You can monitor permgen space usage using jconsole. You can see the memory usage go up when you repeatedly deploy and undeploy an application. However, this may not be a classloader / memory leak. As it turns out, it's difficult to predict when the garbage collector cleans up permgen space. Pressing the button in Run GC in jconsole does not do the trick. Only when you encounter a java.lang.OutOfMemoryError: PermGen space exception can you be sure that there really was no memory. This is a bit more involved than it should be!

How can we force the garbage collector to kick in? We can force a java.lang.OutOfMemoryError: PermGen space and then releasing the memory after which we force the garbage collector to kick in. I wrote the following servlet to do that:

package com.stc.test;

import java.io.\*;
import java.util.ArrayList;
import javax.servlet.\*;
import javax.servlet.http.\*;

public class RunGC extends HttpServlet {

private static class XClassloader extends ClassLoader {
private byte[] data;
private int len;

public XClassloader(byte[] data, int len) {
super(RunGC.class.getClassLoader());
this.data = data;
this.len = len;
}

public Class findClass(String name) {
return defineClass(name, data, 0, len);
}
}

protected void processRequest(HttpServletRequest request, HttpServletResponse response)
throws ServletException, IOException {
response.setContentType("text/html;charset=UTF-8");
PrintWriter out = response.getWriter();
out.println("<html><body><pre>");

try {
// Load class data
byte[] buf = new byte[1000000];
InputStream inp = this.getClass().getClassLoader()
.getResourceAsStream("com/stc/test/BigFatClass.class");
int n = inp.read(buf);
inp.close();
out.println(n + " bytes read of class data");

// Exhaust permgen
ArrayList keep = new ArrayList();
int nLoadedAtError = 0;
try {
for (int i = 0; i < Integer.MAX_VALUE; i++) {
XClassloader loader = new XClassloader(buf, n);
Class c = loader.findClass("com.stc.test.BigFatClass");
keep.add(c);
}
} catch (Error e) {
nLoadedAtError = keep.size();
}

// Release memory
keep = null;
out.println("Error at " + nLoadedAtError);

// Load one more; this should trigger GC
XClassloader loader = new XClassloader(buf, n);
Class c = loader.findClass("com.stc.test.BigFatClass");
out.println("Loaded one more");
} catch (Exception e) {
e.printStackTrace(out);
}

out.println("</pre></body></html>");
out.close();
}

In this servlet a custom classloader is instantiated which loads a class in that classloader. That class is really present in the web classloader, but the custom classloader is tricked by not delegating to the parent classloader; instead the classloader is instantiating the class using the bytes of the class obtained through getResourceAsStream().

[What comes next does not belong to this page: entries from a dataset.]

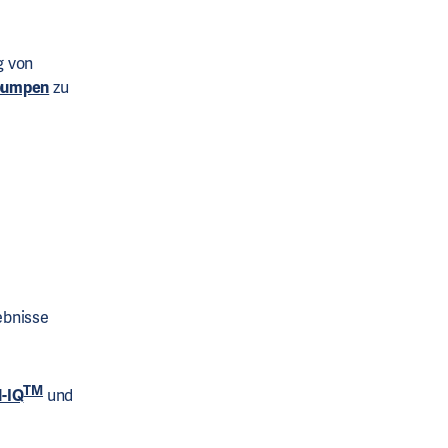
g von
npumpen
zu
ebnisse
TM
l-IQ
und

In the servlet it tries to allocate as many of these custom classes as possible, i.e. until the memory exception occurs. Next, the memory is made eligible for garbage collection, and one more classloader is allocated thereby forcing garbage collection.

The number of custom classes that can be loaded until a memory exception occurs, is a good measure of how much permgen space memory is available. As it turns out, this metric is a much more reliable than the one that you get from jconsole.

And more

Edward Chou is thinking of some other ideas to further automate the process of determining exactly where the cause of a classloader leak is. E.g. it should be possible to identifiy the erroneous reference (the red line in the picture) automatically, since this reference is from one classloader to another. Check his blog in the coming days.

Update (April 2007): You can find an interesting usage of jhat's Object Query Language on Sundarajan's blog to compute histograms of reference chains.